## PAGE TEXT:
This type of tone is the tone I use exclusively in my playing as far as any rock/metal music goes (my band, per se). I feel I've mastered this tone and have found all of the "happy mediums", and have spent a couple years perfecting it.

I used to hate fret buzz PERIOD, and was close-minded to new tones and only liked the boomy bass tone with no attack. When I started playing in a band, I realized how bad a boomy bass tone was to the mix, and pretty much did nothing but wash the mix out.

My best advice here (in all seriousness)...before you start cranking up the treble to twitter-blowing volumes, roll back on the BASS a little. You'll be surprised how much it reveals, and cleans up the mix. Boosted bass will drown out all of those nuances in the higher frequencies you want to hear. You may think "why should I roll back BASS when I'm playing a BASS?" -- well, the fact that you're in a lower octave automatically will expose you in that area of the spectrum. Geddy Lee for example hardly has any lows in his sound, and his bass sound is probably one of the clearest and most audible in the mix, even live.

After rolling back on the bass to a reasonable level, scoop out the mids slightly around 800Hz. (I'd say about 5-7dB of cut). Boost your highs around 3.5kHz. Also, boost your low mids significantly; this offers a lower presence in the mix but it's just high enough over true bass frequencies that it won't fight with the kick drum.

The rest relies pretty much on what effects you have, and lastly, your right-hand technique. As far as effects, I recommend a light compression to keep the highs tamed if you dig in hard, and maybe an input gain boost pedal if you aren't already using an active bass. Lastly, you need to play aggressively with a lot of attack.

Good luck.


----------



## All_¥our_Bass (Aug 1, 2010)

## RAW DATA:
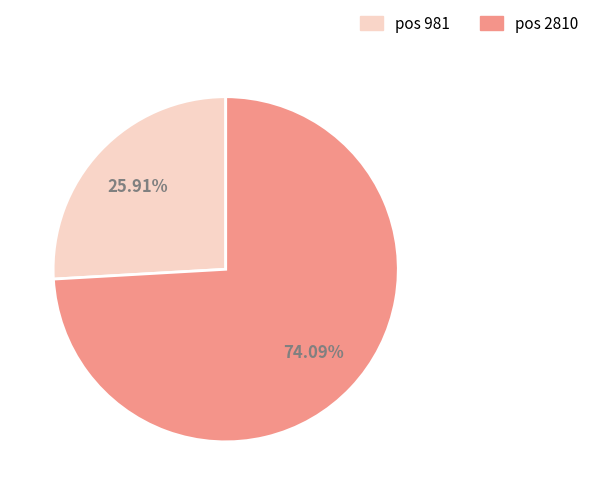

Is there a majority slice in this chart?

Yes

## WHAT THE TASK ASKS:
Revise the bass tone advice between "After rolling back" and "(Aug 1, 2010)", inclusive, putting "snare drum" in place of "kick drum". The data is separate material, unrelated to the bass tone advice.

## SOLUTION FOR THIS PROBLEM:
After rolling back on the bass to a reasonable level, scoop out the mids slightly around 800Hz. (I'd say about 5-7dB of cut). Boost your highs around 3.5kHz. Also, boost your low mids significantly; this offers a lower presence in the mix but it's just high enough over true bass frequencies that it won't fight with the snare drum.

The rest relies pretty much on what effects you have, and lastly, your right-hand technique. As far as effects, I recommend a light compression to keep the highs tamed if you dig in hard, and maybe an input gain boost pedal if you aren't already using an active bass. Lastly, you need to play aggressively with a lot of attack.

Good luck.


----------



## All_¥our_Bass (Aug 1, 2010)